Por Mauro Osorio
Em momento de crise, em que setores minoritários chegam a defender o golpe militar e existe forte demonização da política e dos políticos, vale a pena revisitar a trajetória brasileira desde os anos 1980.
Em 1985, quando os militares abandonaram o poder, o país possuía uma inflação anual de 242,23%, grave crise das contas externas e passava por forte desorganização do setor público.
Com a redemocratização, o analfabeto passou a ter direito de voto.

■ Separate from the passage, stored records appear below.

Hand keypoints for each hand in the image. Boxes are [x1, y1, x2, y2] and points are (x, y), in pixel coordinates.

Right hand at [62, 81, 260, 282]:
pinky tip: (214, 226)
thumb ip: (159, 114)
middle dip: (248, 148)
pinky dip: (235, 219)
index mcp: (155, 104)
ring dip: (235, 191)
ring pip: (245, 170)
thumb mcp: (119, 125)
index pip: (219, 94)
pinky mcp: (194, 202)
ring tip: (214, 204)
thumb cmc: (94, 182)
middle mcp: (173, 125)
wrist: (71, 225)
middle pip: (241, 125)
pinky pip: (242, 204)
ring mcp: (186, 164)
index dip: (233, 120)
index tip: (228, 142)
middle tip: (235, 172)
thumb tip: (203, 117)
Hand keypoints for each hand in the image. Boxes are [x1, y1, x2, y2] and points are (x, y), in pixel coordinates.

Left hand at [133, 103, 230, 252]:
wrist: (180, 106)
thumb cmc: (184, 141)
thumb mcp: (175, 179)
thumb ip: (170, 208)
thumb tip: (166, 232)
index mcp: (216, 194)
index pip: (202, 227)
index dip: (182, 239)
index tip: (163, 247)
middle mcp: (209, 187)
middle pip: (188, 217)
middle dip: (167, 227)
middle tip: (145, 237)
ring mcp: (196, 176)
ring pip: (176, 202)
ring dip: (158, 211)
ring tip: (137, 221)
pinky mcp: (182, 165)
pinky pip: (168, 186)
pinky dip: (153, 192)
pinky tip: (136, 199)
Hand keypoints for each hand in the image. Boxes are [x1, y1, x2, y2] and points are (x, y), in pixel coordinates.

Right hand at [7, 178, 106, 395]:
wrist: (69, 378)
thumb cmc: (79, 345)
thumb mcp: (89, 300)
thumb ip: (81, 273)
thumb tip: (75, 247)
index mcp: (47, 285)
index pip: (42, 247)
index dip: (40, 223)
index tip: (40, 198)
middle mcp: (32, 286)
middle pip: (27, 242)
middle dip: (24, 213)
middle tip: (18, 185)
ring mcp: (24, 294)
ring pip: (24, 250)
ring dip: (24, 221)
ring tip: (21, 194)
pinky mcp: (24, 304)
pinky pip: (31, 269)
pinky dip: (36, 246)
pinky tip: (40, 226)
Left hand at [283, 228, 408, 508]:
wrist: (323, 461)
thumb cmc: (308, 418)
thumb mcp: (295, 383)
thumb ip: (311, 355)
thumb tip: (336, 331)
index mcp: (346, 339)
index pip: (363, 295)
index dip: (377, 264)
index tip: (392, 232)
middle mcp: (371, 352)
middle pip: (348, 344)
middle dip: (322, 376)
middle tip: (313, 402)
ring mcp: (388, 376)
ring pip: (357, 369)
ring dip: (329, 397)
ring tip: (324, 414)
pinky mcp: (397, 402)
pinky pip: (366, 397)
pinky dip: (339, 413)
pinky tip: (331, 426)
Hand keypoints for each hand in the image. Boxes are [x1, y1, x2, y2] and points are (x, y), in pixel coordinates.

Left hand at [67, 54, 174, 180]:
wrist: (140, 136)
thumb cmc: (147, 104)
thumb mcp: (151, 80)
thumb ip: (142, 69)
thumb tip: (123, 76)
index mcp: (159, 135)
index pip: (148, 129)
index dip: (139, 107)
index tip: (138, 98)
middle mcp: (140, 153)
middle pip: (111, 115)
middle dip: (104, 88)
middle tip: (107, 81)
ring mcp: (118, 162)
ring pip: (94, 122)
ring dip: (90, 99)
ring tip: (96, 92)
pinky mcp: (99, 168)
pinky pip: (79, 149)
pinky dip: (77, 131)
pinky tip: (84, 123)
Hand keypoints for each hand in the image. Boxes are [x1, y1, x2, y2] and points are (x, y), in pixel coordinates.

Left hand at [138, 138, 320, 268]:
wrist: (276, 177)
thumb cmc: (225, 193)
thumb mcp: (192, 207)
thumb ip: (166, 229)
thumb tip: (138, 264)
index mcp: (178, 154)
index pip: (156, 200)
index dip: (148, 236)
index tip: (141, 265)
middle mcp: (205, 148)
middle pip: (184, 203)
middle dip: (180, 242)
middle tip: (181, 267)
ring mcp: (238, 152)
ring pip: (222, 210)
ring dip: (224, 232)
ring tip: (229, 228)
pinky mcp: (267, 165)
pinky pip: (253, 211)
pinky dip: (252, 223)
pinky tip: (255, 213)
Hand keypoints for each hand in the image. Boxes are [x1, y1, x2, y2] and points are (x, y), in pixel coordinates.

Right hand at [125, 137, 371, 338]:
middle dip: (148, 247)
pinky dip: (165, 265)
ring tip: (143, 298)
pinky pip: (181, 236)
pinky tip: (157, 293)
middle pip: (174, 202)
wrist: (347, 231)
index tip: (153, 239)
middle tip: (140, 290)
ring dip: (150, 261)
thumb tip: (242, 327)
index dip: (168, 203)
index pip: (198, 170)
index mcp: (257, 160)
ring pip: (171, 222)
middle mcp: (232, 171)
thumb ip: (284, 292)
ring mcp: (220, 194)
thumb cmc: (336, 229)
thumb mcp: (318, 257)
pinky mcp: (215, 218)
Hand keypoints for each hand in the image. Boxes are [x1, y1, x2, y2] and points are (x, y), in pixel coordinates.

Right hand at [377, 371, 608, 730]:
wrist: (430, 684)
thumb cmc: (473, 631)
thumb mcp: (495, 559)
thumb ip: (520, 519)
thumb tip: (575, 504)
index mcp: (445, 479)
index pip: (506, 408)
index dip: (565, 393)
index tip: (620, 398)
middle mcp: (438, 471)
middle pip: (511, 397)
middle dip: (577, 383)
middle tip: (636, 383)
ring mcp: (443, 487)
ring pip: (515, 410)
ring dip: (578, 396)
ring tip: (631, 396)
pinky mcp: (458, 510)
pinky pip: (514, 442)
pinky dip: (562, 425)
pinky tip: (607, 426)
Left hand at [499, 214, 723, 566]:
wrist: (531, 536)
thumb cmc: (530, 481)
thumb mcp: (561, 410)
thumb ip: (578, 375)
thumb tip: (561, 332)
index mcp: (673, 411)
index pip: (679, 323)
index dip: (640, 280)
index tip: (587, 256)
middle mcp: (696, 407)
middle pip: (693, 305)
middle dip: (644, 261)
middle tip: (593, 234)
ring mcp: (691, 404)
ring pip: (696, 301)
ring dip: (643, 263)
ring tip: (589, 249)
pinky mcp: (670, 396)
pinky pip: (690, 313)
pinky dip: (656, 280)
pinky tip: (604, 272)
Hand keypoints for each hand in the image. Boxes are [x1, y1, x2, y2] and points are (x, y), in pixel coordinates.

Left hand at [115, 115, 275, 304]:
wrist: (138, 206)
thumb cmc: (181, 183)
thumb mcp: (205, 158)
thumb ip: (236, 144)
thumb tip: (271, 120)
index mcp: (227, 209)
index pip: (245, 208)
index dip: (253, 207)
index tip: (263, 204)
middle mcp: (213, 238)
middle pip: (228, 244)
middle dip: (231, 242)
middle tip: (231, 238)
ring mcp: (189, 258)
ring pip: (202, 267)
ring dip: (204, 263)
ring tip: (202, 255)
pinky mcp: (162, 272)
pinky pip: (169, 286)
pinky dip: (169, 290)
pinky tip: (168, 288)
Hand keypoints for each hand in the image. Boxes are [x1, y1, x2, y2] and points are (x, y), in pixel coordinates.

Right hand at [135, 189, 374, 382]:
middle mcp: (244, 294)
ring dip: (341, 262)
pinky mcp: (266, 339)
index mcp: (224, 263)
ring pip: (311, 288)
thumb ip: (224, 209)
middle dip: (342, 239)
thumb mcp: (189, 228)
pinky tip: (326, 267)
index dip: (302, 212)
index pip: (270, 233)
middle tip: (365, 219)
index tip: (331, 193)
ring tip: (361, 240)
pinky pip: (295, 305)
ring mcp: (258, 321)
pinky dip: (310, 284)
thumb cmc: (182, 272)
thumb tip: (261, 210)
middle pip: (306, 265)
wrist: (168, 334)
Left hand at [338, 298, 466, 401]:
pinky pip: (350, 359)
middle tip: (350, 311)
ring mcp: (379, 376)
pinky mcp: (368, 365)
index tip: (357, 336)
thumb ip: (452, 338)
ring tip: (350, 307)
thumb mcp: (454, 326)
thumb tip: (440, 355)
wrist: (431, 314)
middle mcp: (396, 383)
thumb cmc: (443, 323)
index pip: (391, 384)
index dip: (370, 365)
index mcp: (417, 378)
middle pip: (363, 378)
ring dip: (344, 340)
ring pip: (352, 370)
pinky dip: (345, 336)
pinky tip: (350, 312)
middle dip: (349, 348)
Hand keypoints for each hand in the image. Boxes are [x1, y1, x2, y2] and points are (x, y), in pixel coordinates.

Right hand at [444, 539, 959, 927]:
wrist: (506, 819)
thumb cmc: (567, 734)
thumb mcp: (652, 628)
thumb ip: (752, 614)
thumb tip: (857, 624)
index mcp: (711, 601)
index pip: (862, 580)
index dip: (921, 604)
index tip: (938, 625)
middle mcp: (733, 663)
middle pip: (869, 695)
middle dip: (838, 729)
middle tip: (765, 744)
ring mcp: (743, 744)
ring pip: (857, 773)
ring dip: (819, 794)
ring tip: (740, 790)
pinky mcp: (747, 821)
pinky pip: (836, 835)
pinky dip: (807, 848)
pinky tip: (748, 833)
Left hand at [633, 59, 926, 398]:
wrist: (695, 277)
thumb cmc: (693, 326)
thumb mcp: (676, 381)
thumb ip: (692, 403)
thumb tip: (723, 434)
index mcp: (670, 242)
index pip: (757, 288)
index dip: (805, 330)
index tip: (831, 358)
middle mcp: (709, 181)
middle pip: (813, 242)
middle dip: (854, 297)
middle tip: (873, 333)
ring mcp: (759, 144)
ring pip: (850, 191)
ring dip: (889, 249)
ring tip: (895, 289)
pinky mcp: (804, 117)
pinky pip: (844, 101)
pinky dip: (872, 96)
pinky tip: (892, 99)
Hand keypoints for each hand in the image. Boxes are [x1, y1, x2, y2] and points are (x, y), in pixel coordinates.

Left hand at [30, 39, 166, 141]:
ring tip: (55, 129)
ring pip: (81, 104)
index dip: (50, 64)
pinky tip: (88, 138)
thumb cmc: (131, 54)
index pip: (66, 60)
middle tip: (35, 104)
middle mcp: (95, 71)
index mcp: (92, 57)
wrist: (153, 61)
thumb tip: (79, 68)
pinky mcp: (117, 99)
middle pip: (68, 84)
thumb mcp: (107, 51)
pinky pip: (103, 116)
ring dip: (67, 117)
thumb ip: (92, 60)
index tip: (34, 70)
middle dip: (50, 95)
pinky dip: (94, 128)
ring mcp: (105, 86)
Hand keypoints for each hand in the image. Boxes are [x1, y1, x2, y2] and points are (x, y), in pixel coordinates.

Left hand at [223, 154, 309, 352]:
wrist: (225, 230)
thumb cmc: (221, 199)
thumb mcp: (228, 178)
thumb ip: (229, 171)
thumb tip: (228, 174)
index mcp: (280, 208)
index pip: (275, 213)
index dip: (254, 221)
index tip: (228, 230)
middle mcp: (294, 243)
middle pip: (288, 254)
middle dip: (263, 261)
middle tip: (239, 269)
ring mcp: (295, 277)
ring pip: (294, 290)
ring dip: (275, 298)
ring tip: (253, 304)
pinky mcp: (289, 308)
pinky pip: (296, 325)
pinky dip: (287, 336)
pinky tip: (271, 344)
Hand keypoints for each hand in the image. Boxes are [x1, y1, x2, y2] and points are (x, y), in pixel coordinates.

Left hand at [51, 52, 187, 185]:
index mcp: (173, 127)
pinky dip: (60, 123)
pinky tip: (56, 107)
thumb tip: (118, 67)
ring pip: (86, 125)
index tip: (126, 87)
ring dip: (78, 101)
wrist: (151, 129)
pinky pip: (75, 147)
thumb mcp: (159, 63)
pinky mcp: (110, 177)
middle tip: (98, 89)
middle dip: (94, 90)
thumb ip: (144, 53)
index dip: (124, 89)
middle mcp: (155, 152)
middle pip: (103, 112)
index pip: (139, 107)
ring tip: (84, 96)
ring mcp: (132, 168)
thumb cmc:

Em 1988, foi promulgada a nova Constituição, a Constituição Cidadã, que sofreu fortes críticas de vários setores, mas que, com o tempo, mostrou-se um enorme avanço.
A Constituição privilegiou dar legitimidade à defesa dos direitos sociais e individuais, criou um avançado sistema de seguridade social e contou com forte participação popular.
Em 1994, o Plano Real beneficiou os pobres, que não tinham conta bancária e, por isso, não tinham mecanismos de defesa contra a inflação, por exemplo, através de contas remuneradas.
Além disso, o salário mínimo começou a sofrer significativas elevações, além da inflação. Quando ocorreu o Plano Real, o salário mínimo era de R$ 64,00. Imediatamente passou para R$ 70,00 e, em 1995, por iniciativa do Congresso e à revelia da então equipe econômica do governo, foi elevado para R$ 100,00.
A partir dos anos 2000, institucionalizou-se uma política de elevação real do salário mínimo. Por esse motivo, enquanto em agosto de 1964 o salário mínimo valia apenas US$ 75,75, em abril de 2015, valia US$ 352,28.
Diversas políticas sociais foram implantadas, ampliando qualitativamente o seu peso no orçamento público. Essas iniciativas geraram uma incorporação ao mercado consumidor estimada em torno de 40 milhões de brasileiros.
Quanto aos indicadores sociais, o quadro no Brasil ainda é de enorme desigualdade, mas avanços importantes ocorreram. Quando olhamos, por exemplo, para o Índice de Desenvolvimento Humano (IDH) dos municípios, organizado pelo PNUD, vemos que, em 1991, 4.777 municípios tinham IDH “muito baixo” e, em 2010, apenas 32. Com IDH “alto”, em 1991, não havia nenhum município e, em 2010, atingimos 1889 municípios com essa classificação.
Ainda existem enormes desafios. Do ponto de vista político, o desafio neste momento de crise e avanço de uma agenda conservadora é preservar as conquistas sociais que ocorreram. Além disso, apoiar as investigações de corrupção, procurando jogar a água fora sem levar a criança junto, preservando a capacidade tecnológica e a competitividade desenvolvida no Brasil em áreas hegemonizadas por empresas que têm executivos e acionistas investigados.
Deve-se também defender o fim do financiamento empresarial de campanha. Alguns, mais conservadores, afirmam que isso gerará apenas uma ampliação do caixa 2. Discordo. Tendo em vista a atual estruturação do Judiciário, Ministério Público e Polícia Federal, e a diminuição que ocorrerá nos gastos médios de campanhas, será fácil investigar aquele que ficar um ponto fora da curva.
Ou seja, a questão não é demonizar a política nem acreditar que o atual volume de gastos sociais é inviável, mas sim verificar como podemos avançar na democratização, na transparência e no planejamento. Fazer o país voltar a crescer de forma sustentável, ampliando a base de arrecadação sem aumentar o que cada um paga de impostos. Buscar também a simplificação da estrutura tributária. Mais democracia e maior debate público, realizado de forma “desarmada”.